Mais même dans les années ’70 ou ’80, certaines figures emblématiques du T.P Ok Jazz comme Ntesa Dalienst ou Josky Kiambukuta ne sont pas vu attribuer des chansons particulières au titre de solo vocal. Du moins à ma connaissance.
Dès lors et en vue de nous aider à commémorer le premier anniversaire de sa mort, voici donc neuf différents titres de Masiya, interprétés par autant de chanteurs ou chanteuses. Dans cette liste ne figurent ni Testament ya Bowulé ni Affaire Kitikwala. Nous les avons vues précédemment. Ici, l’intérêt consiste à remettre en perspective ces neuf chansons, sous l’angle de l’interprétation. Enfin, l’ordre de passage adopté est tout-à-fait aléatoire.
Cependant, le seul lien, caractéristique de l’œuvre monumentale de Simaro, c’est que toutes ces chansons traitent, soit de faits de société, soit de chroniques philosophiques ou métaphysiques. Toujours ancrées dans les racines et les traditions ancestrales. Et toutes, empreintes de sagesse, marque de fabrique de l’artiste. Enfin, toutes mettent en exergue une forme de rigueur morale, empreinte d’optimisme.
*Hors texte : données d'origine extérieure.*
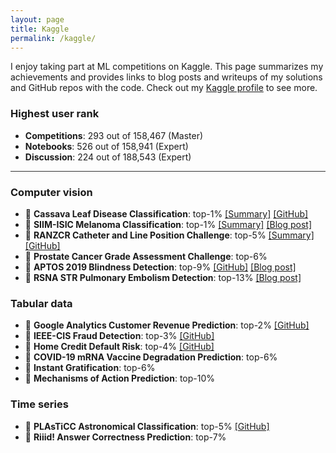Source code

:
 ```yaml
---
layout: page
title: Kaggle
permalink: /kaggle/
---
```


I enjoy taking part at ML competitions on Kaggle. This page summarizes my achievements and provides links to blog posts and writeups of my solutions and GitHub repos with the code. Check out my [Kaggle profile](https://www.kaggle.com/kozodoi) to see more.

### Highest user rank
- **Competitions**: 293 out of 158,467 (Master)
- **Notebooks**: 526 out of 158,941 (Expert)
- **Discussion**: 224 out of 188,543 (Expert)

<hr style="height:1px;border-width:0;color:rgb(50,50,50);background-color:rgb(50,50,50)">

### Computer vision

- 🥇 **Cassava Leaf Disease Classification**: top-1% [[Summary]](https://www.kaggle.com/c/cassava-leaf-disease-classification/discussion/220751) [[GitHub]](https://github.com/kozodoi/Kaggle_Leaf_Disease_Classification)
- 🥇 **SIIM-ISIC Melanoma Classification**: top-1% [[Summary]](https://www.kaggle.com/c/siim-isic-melanoma-classification/discussion/175624) [[Blog post]](https://kozodoi.me/python/deep%20learning/computer%20vision/competitions/2020/08/30/pre-training.html)
- 🥈 **RANZCR Catheter and Line Position Challenge**: top-5% [[Summary]](https://www.kaggle.com/c/ranzcr-clip-catheter-line-classification/discussion/226664) [[GitHub]](https://github.com/kozodoi/Kaggle_RANZCR_Challenge)
- 🥉 **Prostate Cancer Grade Assessment Challenge**: top-6%
- 🥉 **APTOS 2019 Blindness Detection**: top-9% [[GitHub]](https://github.com/kozodoi/Udacity_Blindness_Detection) [[Blog post]](https://kozodoi.me/python/deep%20learning/computer%20vision/competitions/2020/07/11/blindness-detection.html)
- 🥉 **RSNA STR Pulmonary Embolism Detection**: top-13% [[Blog
post]](https://kozodoi.me/python/deep%20learning/computer%20vision/tutorial/2020/10/30/pytorch-xla-tpu.html)


### Tabular data

- 🥈 **Google Analytics Customer Revenue Prediction**: top-2% [[GitHub]](https://github.com/kozodoi/Kaggle_Google_Analytics)
- 🥈 **IEEE-CIS Fraud Detection**: top-3% [[GitHub]](https://github.com/kozodoi/Kaggle_IEEE_Fraud_Detection)
- 🥈 **Home Credit Default Risk**: top-4% [[GitHub]](https://github.com/kozodoi/Kaggle_Home_Credit)
- 🥉 **COVID-19 mRNA Vaccine Degradation Prediction**: top-6%
- 🥉 **Instant Gratification**: top-6%
- 🥉 **Mechanisms of Action Prediction**: top-10%


### Time series

- 🥈 **PLAsTiCC Astronomical Classification**: top-5% [[GitHub]](https://github.com/kozodoi/Kaggle_Astronomical_Classification)
- 🥉 **Riiid! Answer Correctness Prediction**: top-7%

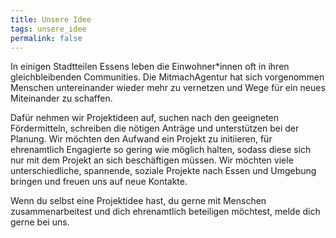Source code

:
 ```yaml
---
title: Unsere Idee
tags: unsere_idee
permalink: false
---
```


In einigen Stadtteilen Essens leben die Einwohner\*innen oft in ihren gleichbleibenden Communities. Die MitmachAgentur hat sich vorgenommen Menschen untereinander wieder mehr zu vernetzen und Wege für ein neues Miteinander zu schaffen.

Dafür nehmen wir Projektideen auf, suchen nach den geeigneten Fördermitteln, schreiben die nötigen Anträge und unterstützen bei der Planung. Wir möchten den Aufwand ein Projekt zu initiieren, für ehrenamtlich Engagierte so gering wie möglich halten, sodass diese sich nur mit dem Projekt an sich beschäftigen müssen. Wir möchten viele unterschiedliche, spannende, soziale Projekte nach Essen und Umgebung bringen und freuen uns auf neue Kontakte.

Wenn du selbst eine Projektidee hast, du gerne mit Menschen zusammenarbeitest und dich ehrenamtlich beteiligen möchtest, melde dich gerne bei uns.

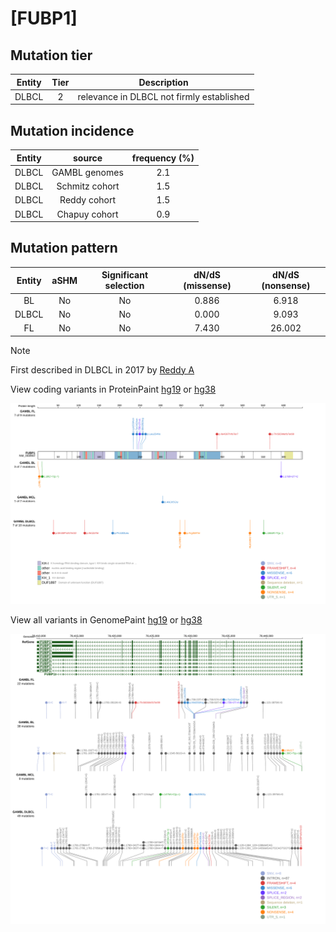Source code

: # [FUBP1]

## Mutation tier

|Entity|Tier|Description                              |
|:------:|:----:|-----------------------------------------|
|DLBCL |2   |relevance in DLBCL not firmly established|
## Mutation incidence

|Entity|source        |frequency (%)|
|:------:|:--------------:|:-------------:|
|DLBCL |GAMBL genomes |2.1          |
|DLBCL |Schmitz cohort|1.5          |
|DLBCL |Reddy cohort  |1.5          |
|DLBCL |Chapuy cohort |0.9          |

## Mutation pattern

|Entity|aSHM|Significant selection|dN/dS (missense)|dN/dS (nonsense)|
|:------:|:----:|:---------------------:|:----------------:|:----------------:|
|BL    |No  |No                   |0.886           | 6.918          |
|DLBCL |No  |No                   |0.000           | 9.093          |
|FL    |No  |No                   |7.430           |26.002          |


> [!NOTE]
> First described in DLBCL in 2017 by [Reddy A](https://pubmed.ncbi.nlm.nih.gov/28985567)


View coding variants in ProteinPaint [hg19](https://www.bcgsc.ca/downloads/morinlab/GAMBL/test/genes/FUBP1_protein.html)  or [hg38](https://www.bcgsc.ca/downloads/morinlab/GAMBL/test/genes/FUBP1_protein_hg38.html)

![image](images/proteinpaint/FUBP1_NM_003902.svg)

View all variants in GenomePaint [hg19](https://www.bcgsc.ca/downloads/morinlab/GAMBL/test/genes/FUBP1.html)  or [hg38](https://www.bcgsc.ca/downloads/morinlab/GAMBL/test/genes/FUBP1_hg38.html)

![image](images/proteinpaint/FUBP1.svg)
Bisalela (1976), interprétée par Gilbert Youlou Mabiala, accompagné de Josky Kiambukuta et Michel Boyibanda. Sur les 9, cette première chanson est l’une des trois exceptions qui confirment la règle du ‘’Lolaka’’.
Monama Elima (1978) pour Aimée Françoise Mpongo Landu, dite Mpongo Love et les Tchéké Tchéké, sous la direction de Deyess Empopo Loway.
Maya (1985), interprétée par Charles Lassa Ndombasi Carlyto. Mais ça aurait pu être Verre cassé ou Affaire Kitikwala. Trente-cinq ans plus tard, le succès de ce tube ne se dément pas.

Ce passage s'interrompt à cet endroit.